Como la “vista hace fé”, retorné, como años atrás, hasta el Chorrito del “Antojo”, bautizo popular dado a la inextinguible “poza” que germina en las alturas de la loma de Sabanita. El agua florecía allí a raudales. Algunos de los acompañantes deseaban “llevarse” el acuífero hasta la casa para paliar la falta de agua que suministran los acueductos a las ciudades. Era una especie de broma; un salpicado de ironías.
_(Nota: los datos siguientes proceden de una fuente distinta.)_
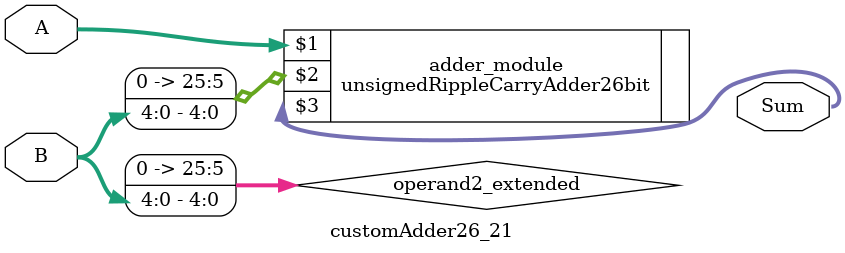
<source format=v>

module customAdder26_21(
                    input [25 : 0] A,
                    input [4 : 0] B,
                    
                    output [26 : 0] Sum
            );

    wire [25 : 0] operand2_extended;
    
    assign operand2_extended =  {21'b0, B};
    
    unsignedRippleCarryAdder26bit adder_module(
        A,
        operand2_extended,
        Sum
    );
    
endmodule
        
</source>
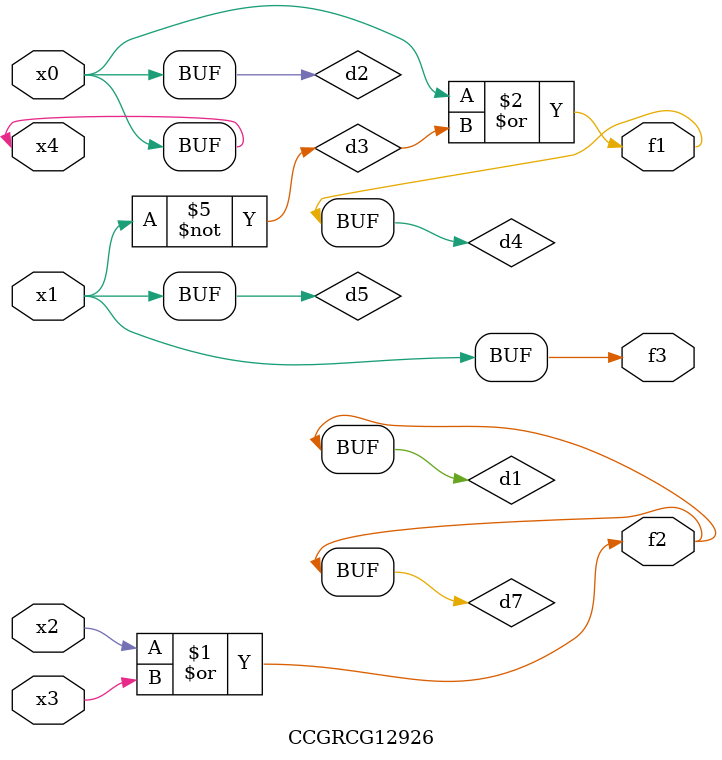
<source format=v>
module CCGRCG12926(
	input x0, x1, x2, x3, x4,
	output f1, f2, f3
);

	wire d1, d2, d3, d4, d5, d6, d7;

	or (d1, x2, x3);
	buf (d2, x0, x4);
	not (d3, x1);
	or (d4, d2, d3);
	not (d5, d3);
	nand (d6, d1, d3);
	or (d7, d1);
	assign f1 = d4;
	assign f2 = d7;
	assign f3 = d5;
endmodule

</source>
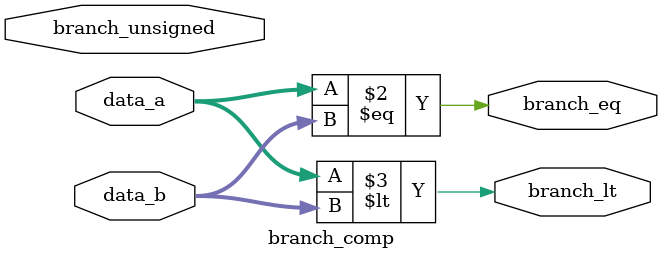
<source format=v>
module branch_comp(data_a, data_b, branch_unsigned, branch_eq, branch_lt);

input [31:0] data_a;
input [31:0] data_b;
input branch_unsigned;
output reg  branch_eq;
output reg branch_lt;

initial
begin
	branch_eq = 0;
	branch_lt = 0;
end 

always@*
begin 
	branch_eq = (data_a == data_b);
	branch_lt = (data_a < data_b);
end 

endmodule
</source>
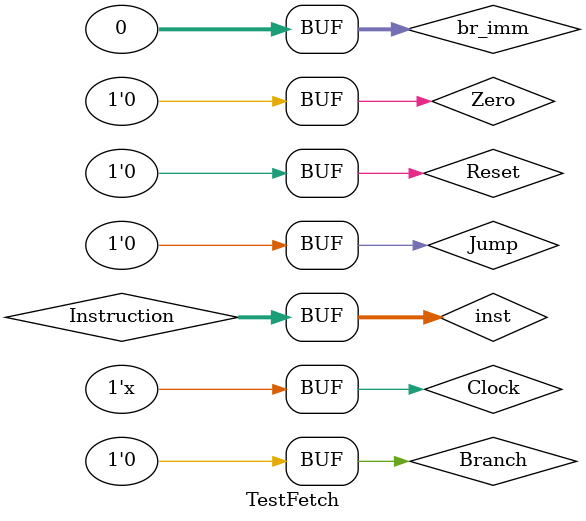
<source format=v>
`timescale 1ns / 1ps


module TestFetch;

	// Inputs
	reg Reset;
	reg Clock;
	reg Jump;
	reg Branch;
	reg Zero;
	reg [31:0] br_imm;
	reg [31:0] Instruction;
	// Outputs
	wire [31:0] addr;
	

	// Instantiate the Unit Under Test (UUT)
	Fetch uut (
		.Reset(Reset), 
		.Clock(Clock), 
		.Jump(Jump), 
		.Branch(Branch), 
		.Zero(Zero), 
		.br_imm(br_imm), 
		.Instruction(Instruction),
		.addr(addr)
	);
	
	//这里外挂一个ROM进行测试
	wire [31:0]inst;
	INST_ROM ROM(addr,inst);

	initial begin
		Reset = 1;
		Clock = 1;
		Jump = 1;
		Branch = 0;
		Zero = 0;
		br_imm = 0;
		Instruction = 32'b000010_00000_00000_0000_0000_0000_0101;  

		#100;
		Reset=0;
		#100;
		Jump = 0;
	end
	
	always begin
	 #100;
	 Clock = ~Clock;
	 Instruction = inst;	
   end
   
endmodule


</source>
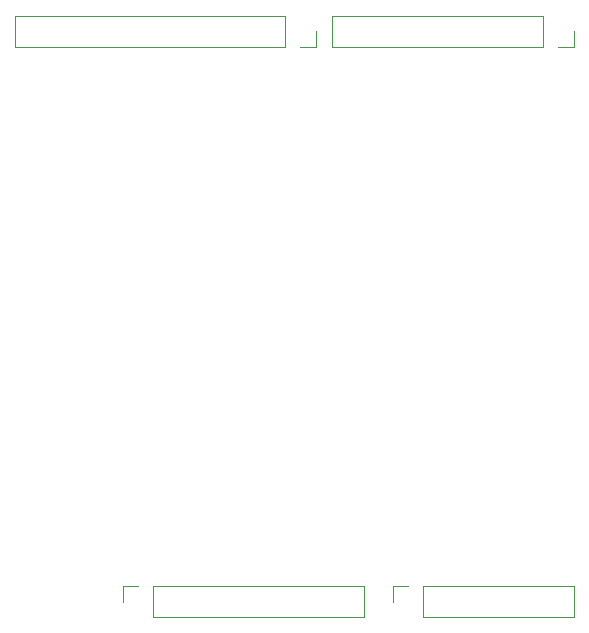
<source format=gbr>
%TF.GenerationSoftware,KiCad,Pcbnew,7.0.7*%
%TF.CreationDate,2025-08-02T13:59:43+07:00*%
%TF.ProjectId,uno-r4-shield-template,756e6f2d-7234-42d7-9368-69656c642d74,rev?*%
%TF.SameCoordinates,Original*%
%TF.FileFunction,Legend,Bot*%
%TF.FilePolarity,Positive*%
%FSLAX46Y46*%
G04 Gerber Fmt 4.6, Leading zero omitted, Abs format (unit mm)*
G04 Created by KiCad (PCBNEW 7.0.7) date 2025-08-02 13:59:43*
%MOMM*%
%LPD*%
G01*
G04 APERTURE LIST*
%ADD10C,0.120000*%
G04 APERTURE END LIST*
D10*
%TO.C,J1*%
X185471733Y-106135000D02*
X185471733Y-108795000D01*
X167631733Y-106135000D02*
X185471733Y-106135000D01*
X167631733Y-106135000D02*
X167631733Y-108795000D01*
X166361733Y-106135000D02*
X165031733Y-106135000D01*
X165031733Y-106135000D02*
X165031733Y-107465000D01*
X167631733Y-108795000D02*
X185471733Y-108795000D01*
%TO.C,J4*%
X155901733Y-60530000D02*
X155901733Y-57870000D01*
X178821733Y-60530000D02*
X155901733Y-60530000D01*
X178821733Y-60530000D02*
X178821733Y-57870000D01*
X180091733Y-60530000D02*
X181421733Y-60530000D01*
X181421733Y-60530000D02*
X181421733Y-59200000D01*
X178821733Y-57870000D02*
X155901733Y-57870000D01*
%TO.C,J2*%
X203256733Y-106135000D02*
X203256733Y-108795000D01*
X190496733Y-106135000D02*
X203256733Y-106135000D01*
X190496733Y-106135000D02*
X190496733Y-108795000D01*
X189226733Y-106135000D02*
X187896733Y-106135000D01*
X187896733Y-106135000D02*
X187896733Y-107465000D01*
X190496733Y-108795000D02*
X203256733Y-108795000D01*
%TO.C,J5*%
X182781733Y-60530000D02*
X182781733Y-57870000D01*
X200621733Y-60530000D02*
X182781733Y-60530000D01*
X200621733Y-60530000D02*
X200621733Y-57870000D01*
X201891733Y-60530000D02*
X203221733Y-60530000D01*
X203221733Y-60530000D02*
X203221733Y-59200000D01*
X200621733Y-57870000D02*
X182781733Y-57870000D01*
%TD*%
M02*

</source>
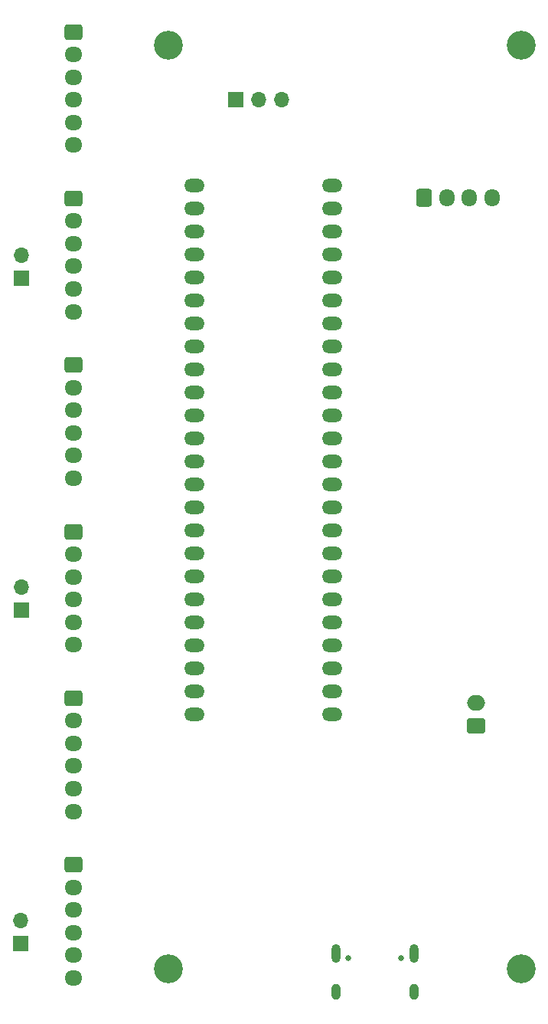
<source format=gbr>
%TF.GenerationSoftware,KiCad,Pcbnew,8.0.8*%
%TF.CreationDate,2025-03-09T10:35:25-07:00*%
%TF.ProjectId,ground-receiver,67726f75-6e64-42d7-9265-636569766572,rev?*%
%TF.SameCoordinates,Original*%
%TF.FileFunction,Soldermask,Bot*%
%TF.FilePolarity,Negative*%
%FSLAX46Y46*%
G04 Gerber Fmt 4.6, Leading zero omitted, Abs format (unit mm)*
G04 Created by KiCad (PCBNEW 8.0.8) date 2025-03-09 10:35:25*
%MOMM*%
%LPD*%
G01*
G04 APERTURE LIST*
G04 Aperture macros list*
%AMRoundRect*
0 Rectangle with rounded corners*
0 $1 Rounding radius*
0 $2 $3 $4 $5 $6 $7 $8 $9 X,Y pos of 4 corners*
0 Add a 4 corners polygon primitive as box body*
4,1,4,$2,$3,$4,$5,$6,$7,$8,$9,$2,$3,0*
0 Add four circle primitives for the rounded corners*
1,1,$1+$1,$2,$3*
1,1,$1+$1,$4,$5*
1,1,$1+$1,$6,$7*
1,1,$1+$1,$8,$9*
0 Add four rect primitives between the rounded corners*
20,1,$1+$1,$2,$3,$4,$5,0*
20,1,$1+$1,$4,$5,$6,$7,0*
20,1,$1+$1,$6,$7,$8,$9,0*
20,1,$1+$1,$8,$9,$2,$3,0*%
G04 Aperture macros list end*
%ADD10RoundRect,0.250000X-0.600000X-0.725000X0.600000X-0.725000X0.600000X0.725000X-0.600000X0.725000X0*%
%ADD11O,1.700000X1.950000*%
%ADD12C,3.200000*%
%ADD13O,2.250000X1.500000*%
%ADD14RoundRect,0.250000X-0.725000X0.600000X-0.725000X-0.600000X0.725000X-0.600000X0.725000X0.600000X0*%
%ADD15O,1.950000X1.700000*%
%ADD16RoundRect,0.250000X0.750000X-0.600000X0.750000X0.600000X-0.750000X0.600000X-0.750000X-0.600000X0*%
%ADD17O,2.000000X1.700000*%
%ADD18R,1.700000X1.700000*%
%ADD19O,1.700000X1.700000*%
%ADD20C,0.650000*%
%ADD21O,1.000000X2.100000*%
%ADD22O,1.000000X1.800000*%
G04 APERTURE END LIST*
D10*
%TO.C,J13*%
X155300000Y-84800000D03*
D11*
X157800000Y-84800000D03*
X160300000Y-84800000D03*
X162800000Y-84800000D03*
%TD*%
D12*
%TO.C,H3*%
X127000000Y-170000000D03*
%TD*%
D13*
%TO.C,Teensy4.1*%
X129880000Y-86025000D03*
X129880000Y-88565000D03*
X129880000Y-91105000D03*
X129880000Y-93645000D03*
X129880000Y-119045000D03*
X145120000Y-88565000D03*
X129880000Y-96185000D03*
X129880000Y-98725000D03*
X145120000Y-83485000D03*
X129880000Y-101265000D03*
X129880000Y-103805000D03*
X129880000Y-106345000D03*
X129880000Y-108885000D03*
X129880000Y-111425000D03*
X129880000Y-113965000D03*
X129880000Y-116505000D03*
X145120000Y-116505000D03*
X145120000Y-113965000D03*
X145120000Y-111425000D03*
X145120000Y-108885000D03*
X145120000Y-106345000D03*
X145120000Y-103805000D03*
X145120000Y-101265000D03*
X145120000Y-98725000D03*
X145120000Y-96185000D03*
X145120000Y-93645000D03*
X145120000Y-91105000D03*
X129880000Y-121585000D03*
X129880000Y-124125000D03*
X129880000Y-126665000D03*
X129880000Y-129205000D03*
X129880000Y-131745000D03*
X129880000Y-134285000D03*
X129880000Y-136825000D03*
X129880000Y-139365000D03*
X129880000Y-141905000D03*
X145120000Y-141905000D03*
X145120000Y-139365000D03*
X145120000Y-136825000D03*
X145120000Y-134285000D03*
X145120000Y-131745000D03*
X145120000Y-129205000D03*
X145120000Y-126665000D03*
X145120000Y-124125000D03*
X145120000Y-121585000D03*
X129880000Y-83485000D03*
X145120000Y-86025000D03*
X145120000Y-119045000D03*
%TD*%
D14*
%TO.C,J9*%
X116465000Y-103300000D03*
D15*
X116465000Y-105800000D03*
X116465000Y-108300000D03*
X116465000Y-110800000D03*
X116465000Y-113300000D03*
X116465000Y-115800000D03*
%TD*%
D16*
%TO.C,J3*%
X161050000Y-143150000D03*
D17*
X161050000Y-140650000D03*
%TD*%
D18*
%TO.C,J1*%
X134460000Y-74000000D03*
D19*
X137000000Y-74000000D03*
X139540000Y-74000000D03*
%TD*%
D14*
%TO.C,J4*%
X116465000Y-158500000D03*
D15*
X116465000Y-161000000D03*
X116465000Y-163500000D03*
X116465000Y-166000000D03*
X116465000Y-168500000D03*
X116465000Y-171000000D03*
%TD*%
D14*
%TO.C,J7*%
X116465000Y-121700000D03*
D15*
X116465000Y-124200000D03*
X116465000Y-126700000D03*
X116465000Y-129200000D03*
X116465000Y-131700000D03*
X116465000Y-134200000D03*
%TD*%
D14*
%TO.C,J10*%
X116465000Y-84900000D03*
D15*
X116465000Y-87400000D03*
X116465000Y-89900000D03*
X116465000Y-92400000D03*
X116465000Y-94900000D03*
X116465000Y-97400000D03*
%TD*%
D14*
%TO.C,J12*%
X116465000Y-66500000D03*
D15*
X116465000Y-69000000D03*
X116465000Y-71500000D03*
X116465000Y-74000000D03*
X116465000Y-76500000D03*
X116465000Y-79000000D03*
%TD*%
D18*
%TO.C,J8*%
X110765000Y-130400000D03*
D19*
X110765000Y-127860000D03*
%TD*%
D18*
%TO.C,J11*%
X110665000Y-167200000D03*
D19*
X110665000Y-164660000D03*
%TD*%
D12*
%TO.C,H1*%
X166000000Y-68000000D03*
%TD*%
D14*
%TO.C,J6*%
X116465000Y-140100000D03*
D15*
X116465000Y-142600000D03*
X116465000Y-145100000D03*
X116465000Y-147600000D03*
X116465000Y-150100000D03*
X116465000Y-152600000D03*
%TD*%
D18*
%TO.C,J5*%
X110765000Y-93700000D03*
D19*
X110765000Y-91160000D03*
%TD*%
D20*
%TO.C,J2*%
X146930000Y-168820000D03*
X152710000Y-168820000D03*
D21*
X145500000Y-168320000D03*
D22*
X145500000Y-172500000D03*
D21*
X154140000Y-168320000D03*
D22*
X154140000Y-172500000D03*
%TD*%
D12*
%TO.C,H2*%
X166000000Y-170000000D03*
%TD*%
%TO.C,H4*%
X127000000Y-68000000D03*
%TD*%
M02*

</source>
 Bien saben que el “Antojo” es como un patrimonio de la serranía nuestra; de la hidalguía de la naturaleza; de la protección de los bosques y montañas en ese muestrario que se ofrece ante un  silencioso caudal. Otros saltos de agua similares, y que abundan más allá de Jicaboa, próximos a Guanayara, Picos Blanco, Algarrobo, Can-Cán, La Felicidad y Cuatro Vientos, sufrieron los estragos de la sequía.
Eso lo sé; también lo comprobé. No me podía quedar callado ante el dislate geográfico de quien dijo que el “Antojo” estaba seco. A diferencia de otros mantos acuíferos que se desaguaron, el Chorrito está allí, como comulgando con ese aire que sopla en la fuente, situada al lado izquierdo de la carretera, cuando el viajero va rumbo a Jibacoa.

Al lado del brocal y las lajas protectoras, crecen silvestres los helechos arborescentes, las ornamentales malangas; las mariposas; las aterciopeladas “cucarachas” y el vetiver, por solo enumerar algunas de las plantas.

 En los alrededores, se escuchan los sonoros cantos de la cotorra, y también del tomeguín del pinar y se aprecia el jugueteo del zunzunzito cubano. El lugar tiene otras delicias: casi nunca, por no ser absoluto, recibe los rayos de sol. Eso propicia que se convierta en un remanso;  un lugar de encantamiento para la contemplación de un impresionante paisaje serrano, con su flora y fauna autóctonas, siempre cuidado por la eterna y paciente mano de anónimos hombres que abundan entre lomeríos.